Threshold is the cutoff value for deciding if a prediction is positive (e.g., predicting “female”). Accuracy is the overall proportion of correct predictions (both positive and negative). Precision is all instances predicted as positive (female), how many were actually positive? Recall (also called Sensitivity) is all actual positive cases (females), how many did the model correctly identify? F1 Score is the harmonic mean of precision and recall.
# Function to compute classification metrics at a given threshold
get_metrics <- function(data, threshold) {
data <- data %>%
mutate(
predicted = ifelse(.pred_female >= threshold, 1, 0),
actual = ifelse(sex == "female", 1, 0)
)
# Confusion matrix elements
TP <- sum(data$predicted == 1 & data$actual == 1)
FP <- sum(data$predicted == 1 & data$actual == 0)
TN <- sum(data$predicted == 0 & data$actual == 0)
FN <- sum(data$predicted == 0 & data$actual == 1)
# Metrics
accuracy <- (TP + TN) / (TP + TN + FP + FN)
precision <- ifelse((TP + FP) == 0, NA, TP / (TP + FP))
recall <- ifelse((TP + FN) == 0, NA, TP / (TP + FN))
f1 <- ifelse(is.na(precision) | is.na(recall) | (precision + recall == 0), NA,
2 * (precision * recall) / (precision + recall))
return(data.frame(
Threshold = threshold,
Accuracy = round(accuracy, 4),
Precision = round(precision, 4),
Recall = round(recall, 4),
F1_Score = round(f1, 4)
))
}
# List of thresholds
thresholds <- c(0.2, 0.5, 0.8)
# Combine results into a summary table
metrics_table <- do.call(rbind, lapply(thresholds, function(t) get_metrics(peng_data, t)))
# Print table
print(metrics_table)
## Threshold Accuracy Precision Recall F1_Score
## 1 0.2 0.9140 0.8605 0.9487 0.9024
## 2 0.5 0.9355 0.9231 0.9231 0.9231
## 3 0.8 0.9462 0.9474 0.9231 0.9351
At low threshold (0.2): High recall, lower precision → model predicts many positives, catching almost all true positives but with more false positives.
At medium threshold (0.5): Balanced precision and recall, good overall performance.
At high threshold (0.8): High precision, slightly lower recall → model is conservative, predicting fewer positives but with high confidence.
4.Provide at least one example use case where (a) an 0.2 scored probability threshold would be preferable, and (b) an 0.8 scored probability threshold would be preferable.

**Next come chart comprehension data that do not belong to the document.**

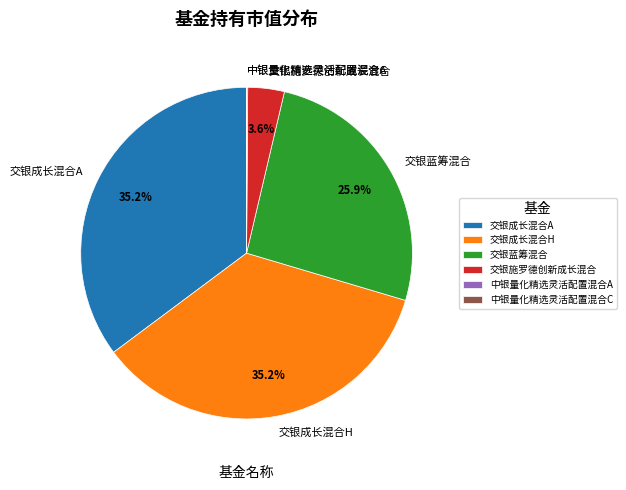

What percentage do 交银蓝筹混合 and 交银施罗德创新成长混合 together represent?

29.5%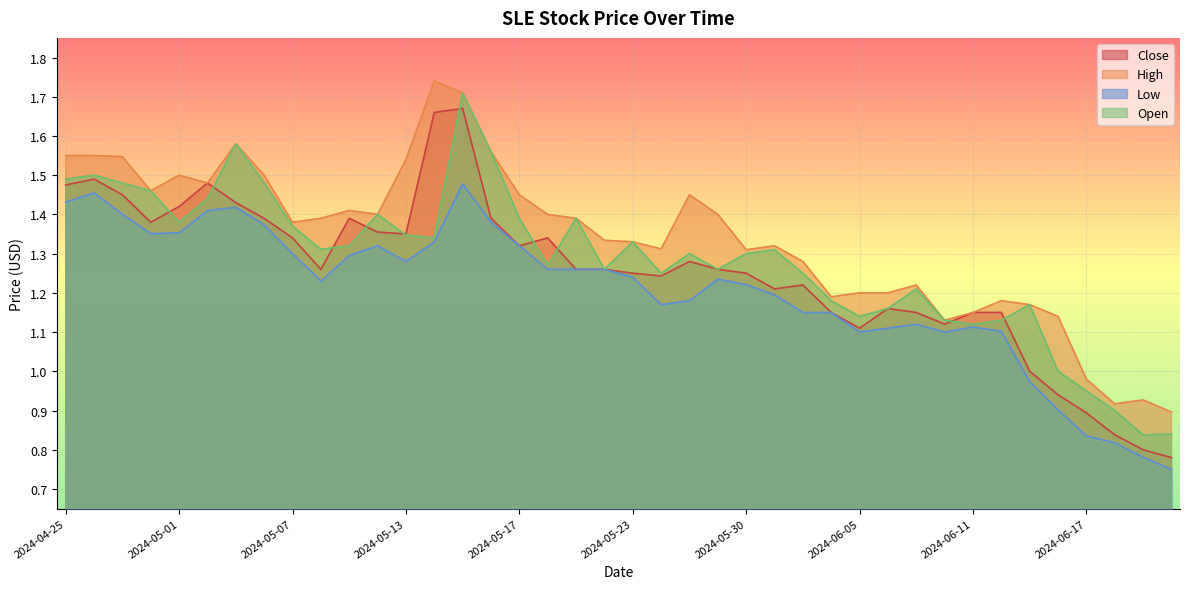

What is the value of the Low point at the 24th from the left?

1.2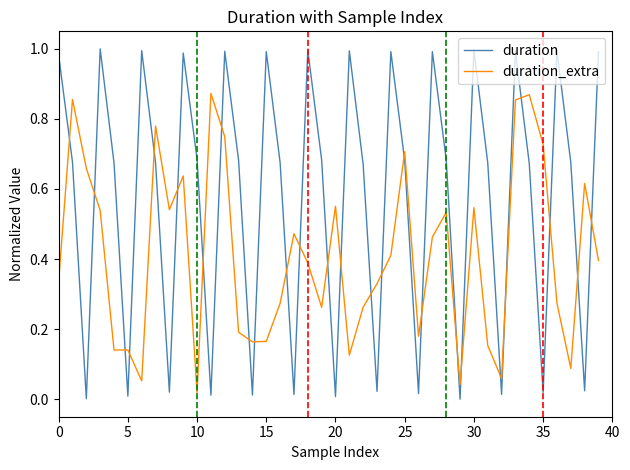

Which series has the largest total across all categories?

duration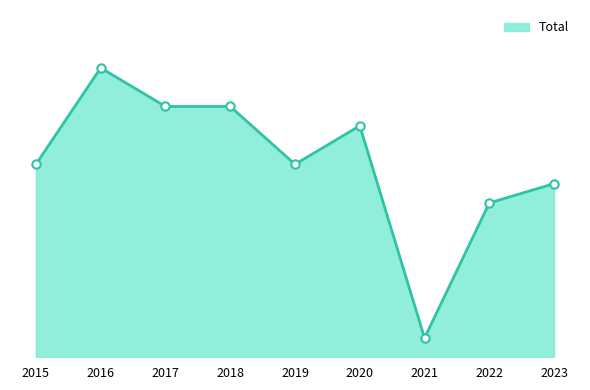

Is this an area chart (filled region under the line)?

Yes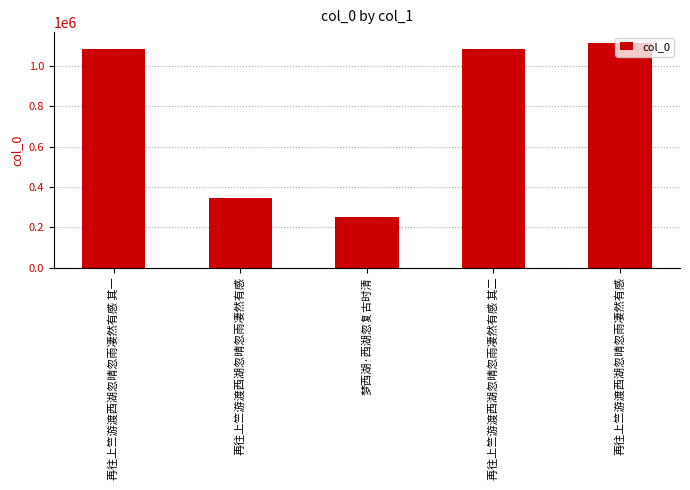

What is the difference between the second highest and minimum values?

834860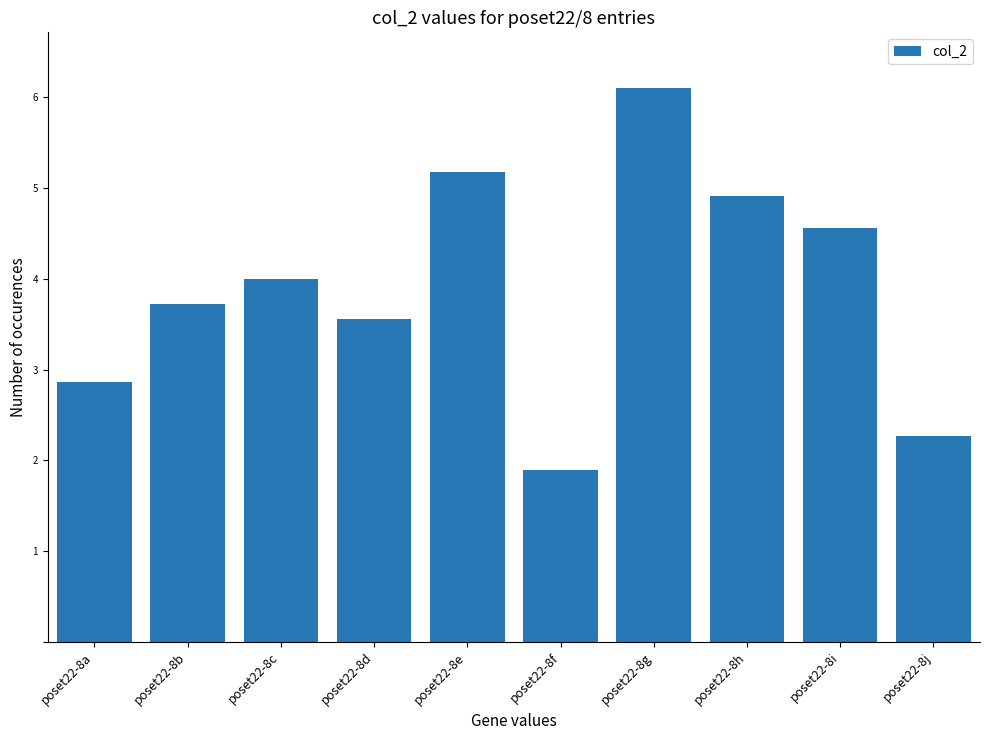

How many data points are less than 3?

3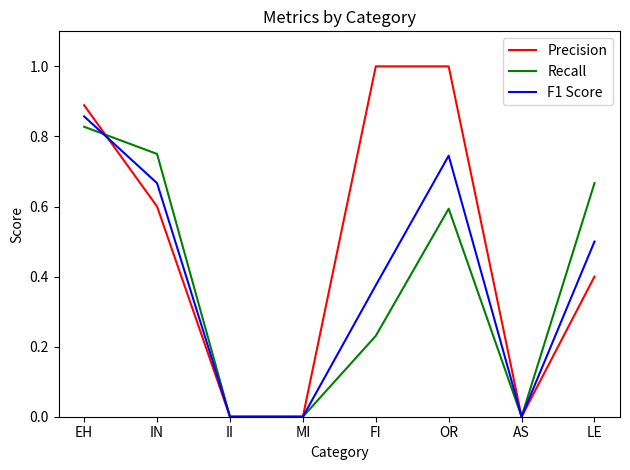

What is the greatest value displayed?

1.0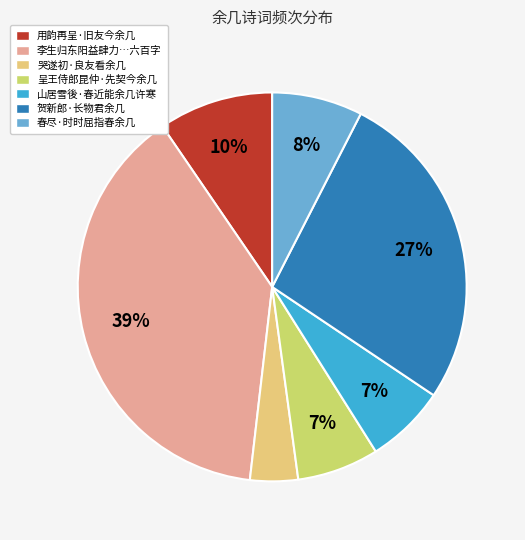

What percentage is the 呈王侍郎昆仲·先契今余几 slice, to the nearest percent?

7%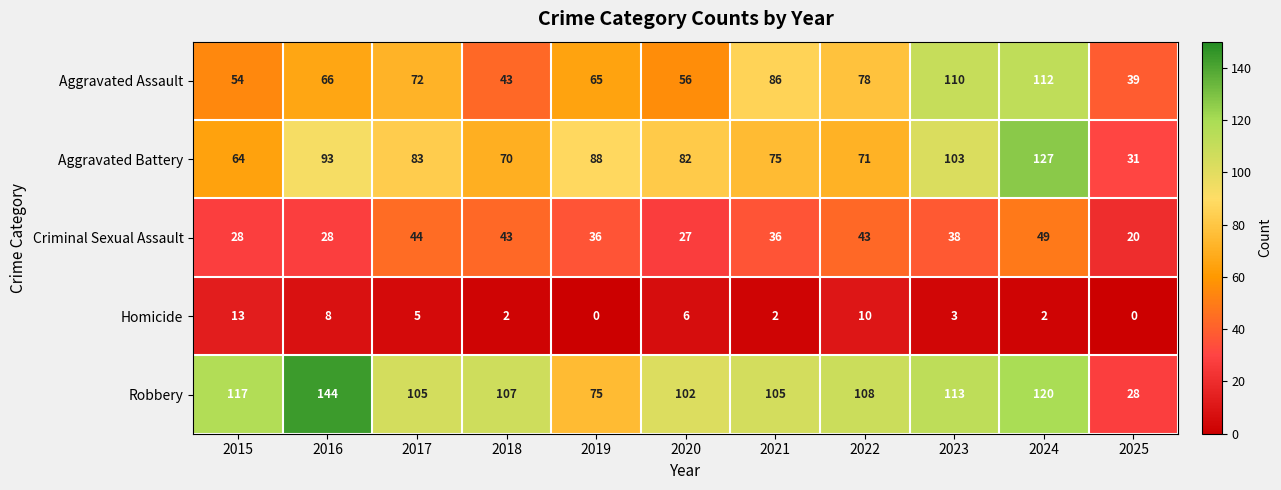

What is the average value of the Aggravated Assault series?

71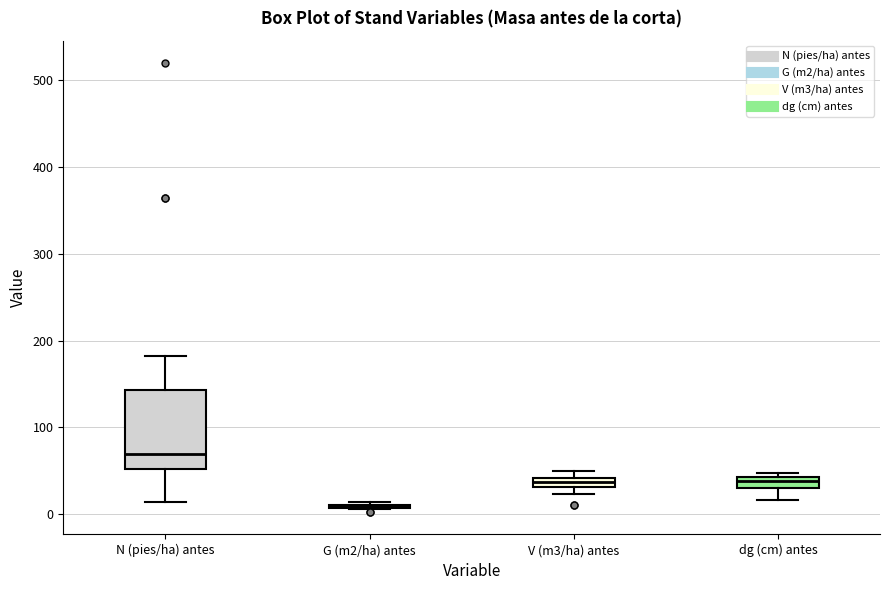

Comparing the boxes themselves (not the whiskers), which one is the tallest?

N (pies/ha) antes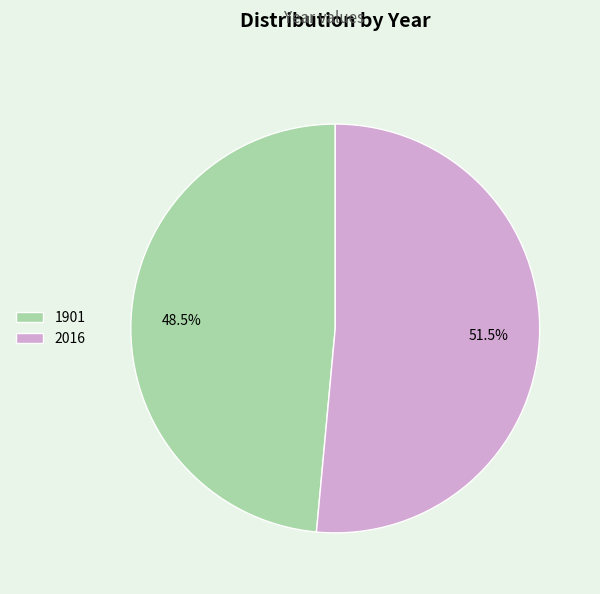

Approximately how many times larger is the value at 1901 compared to 2016?

0.9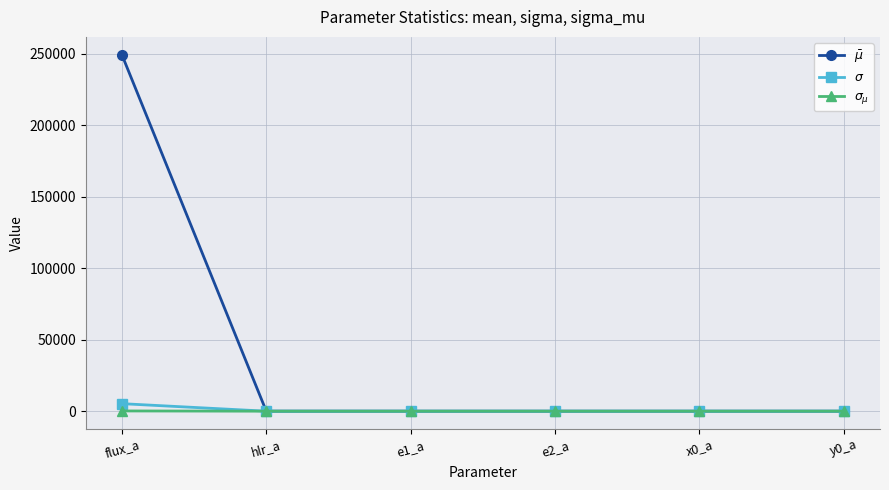

How many distinct data groups are displayed?

3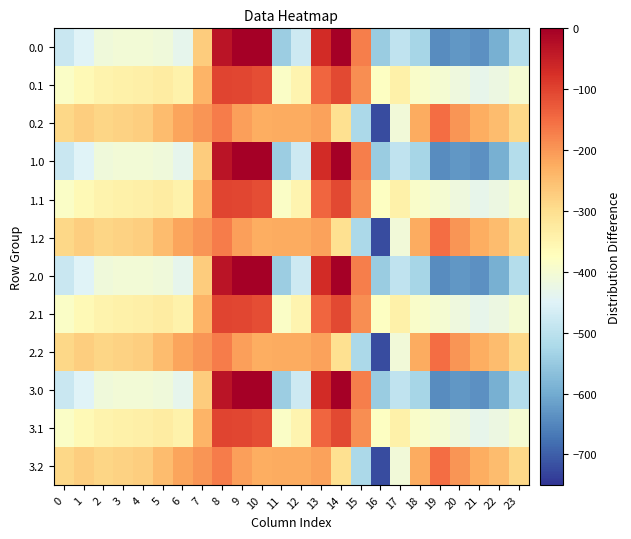

How many data points does each series have?

24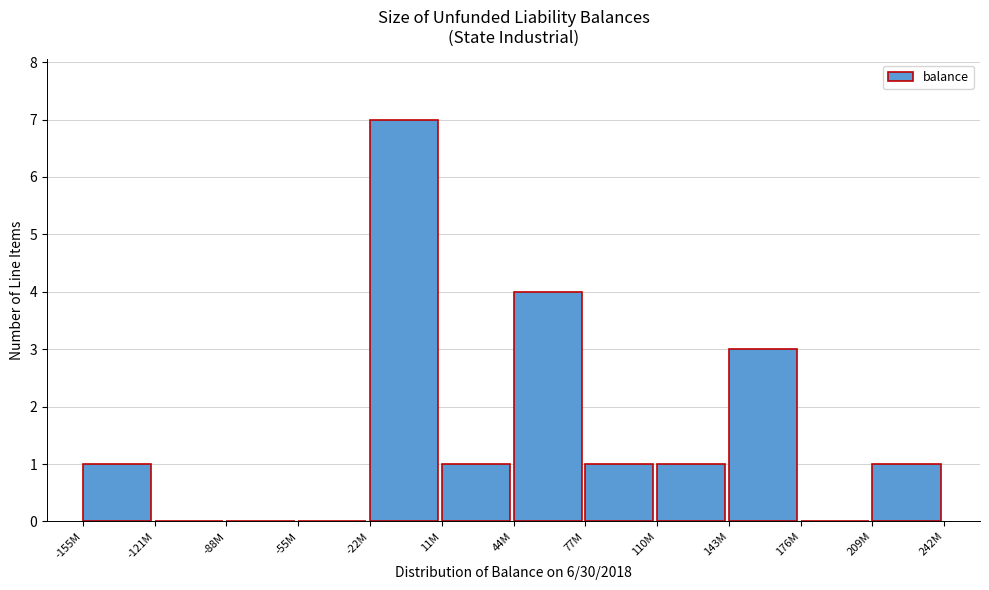

Reading left to right, what are all the values shown in this chart?

-155M=1	-121M=0	-88M=0	-55M=0	-22M=7	11M=1	44M=4	77M=1	110M=1	143M=3	176M=0	209M=1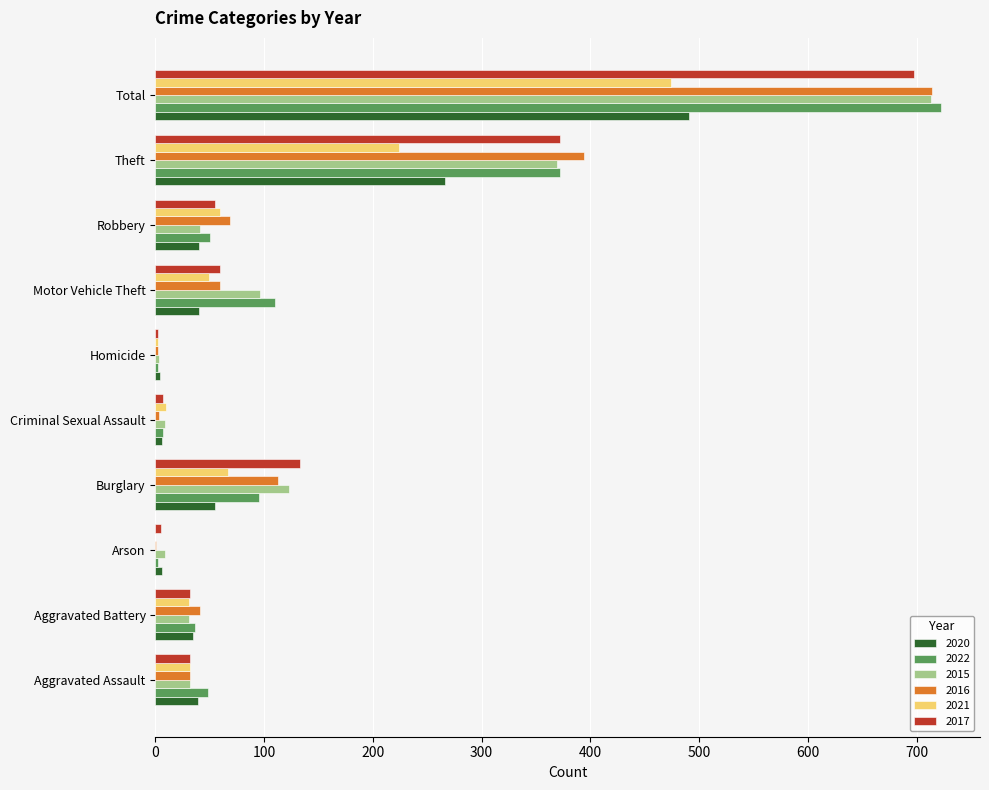

What is the total value across all series at Theft?

1997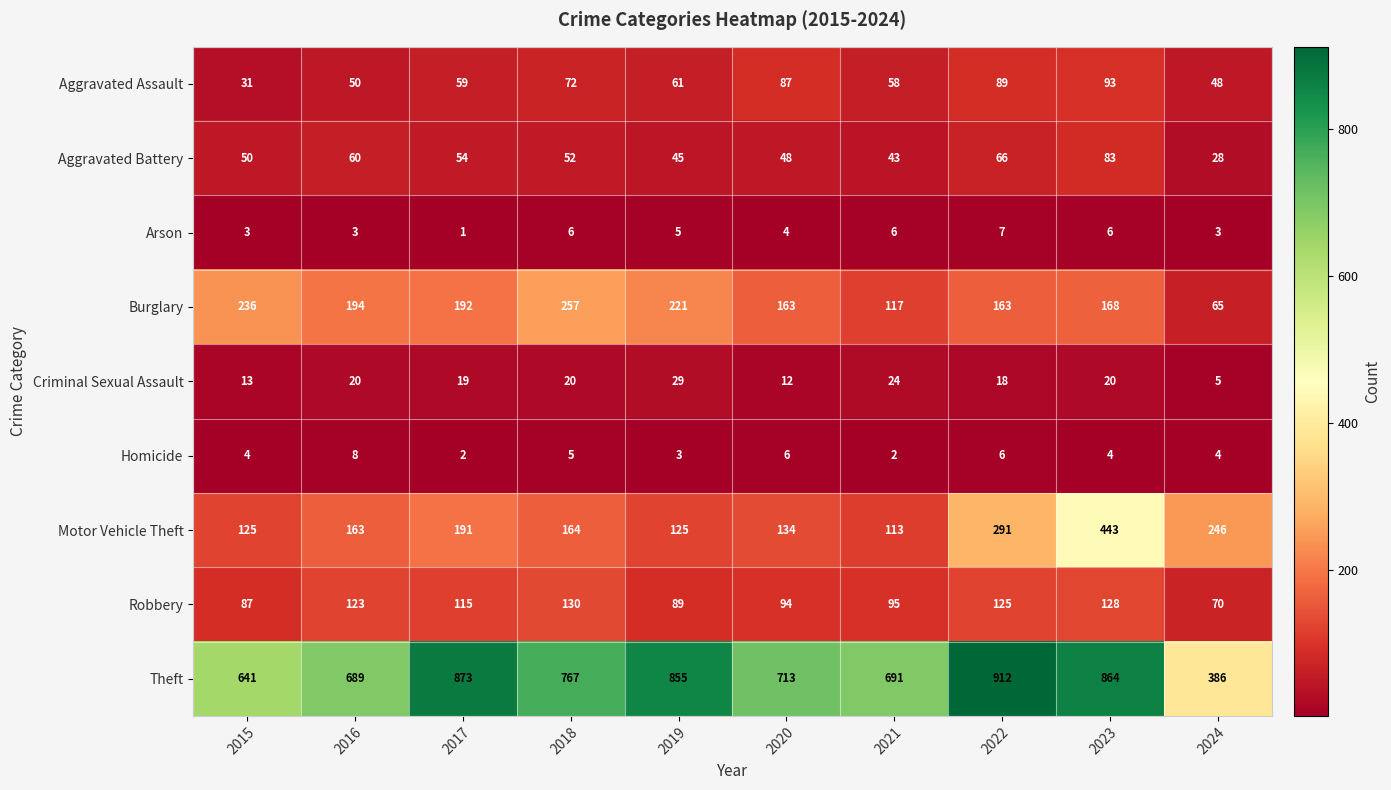

How many categories are shown in the chart?

10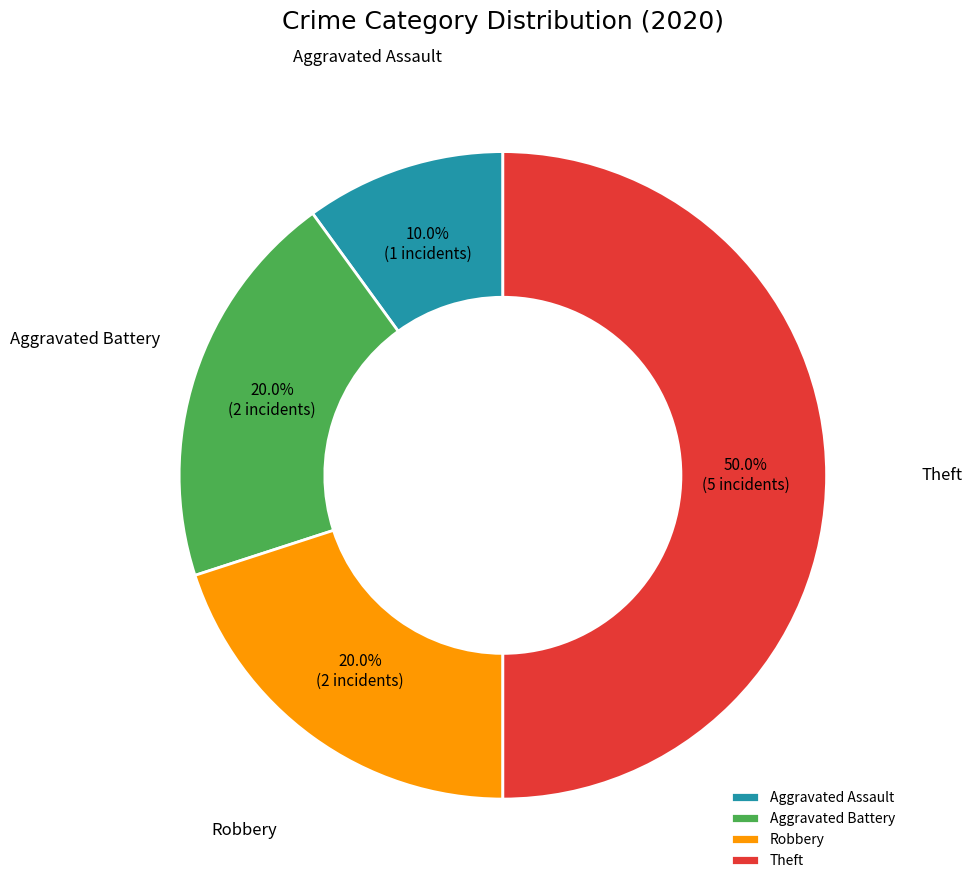

Does Aggravated Battery represent more than half of the total?

No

Is preferable when False Negatives are costly, and it’s better to “cast a wide net.” For example medical screening for rare diseases or pandemics. The priority in such case would be to Identify patients who may have a rare or contagious disease.
With this threshold many potential cases as possible are identified, even if that means getting some false positives. Missing a sick patient (false negative) could result in no treatment and more severe consequences.
Follow up testing could then eliminate false positives and we would still have erred on the side of caution.
When False Positives are costly precision is prioritized, and you only want to act when very confident. When false positives are costly, we prioritize high precision (only act when very confident), even if it means missing some true positives (lower recall).
In a terminal diagnosis case the problem avoided can be automatically alerting patients they may have cancer based on test results.
You only want to notify patients if you’re highly confident the model is right.
Telling someone they might have cancer when they don’t can cause extreme anxiety, emotional distress, and may lead to unnecessary tests or biopsies.
False negatives while still serious, might be caught in follow-up screenings or doctor reviews, depending on the medical workflow.
So, it’s better to only notify the patient when confidence is very high, and have uncertain cases escalated to a doctor for review.
In banking automatically freezing accounts on suspected fraud can harm customer trust and service. A quick text to check in with the client can be advised in such case to verify.
Accept missing a few frauds (false negatives) if it avoids annoying many real users.
A high threshold = high precision, but possibly lower recall.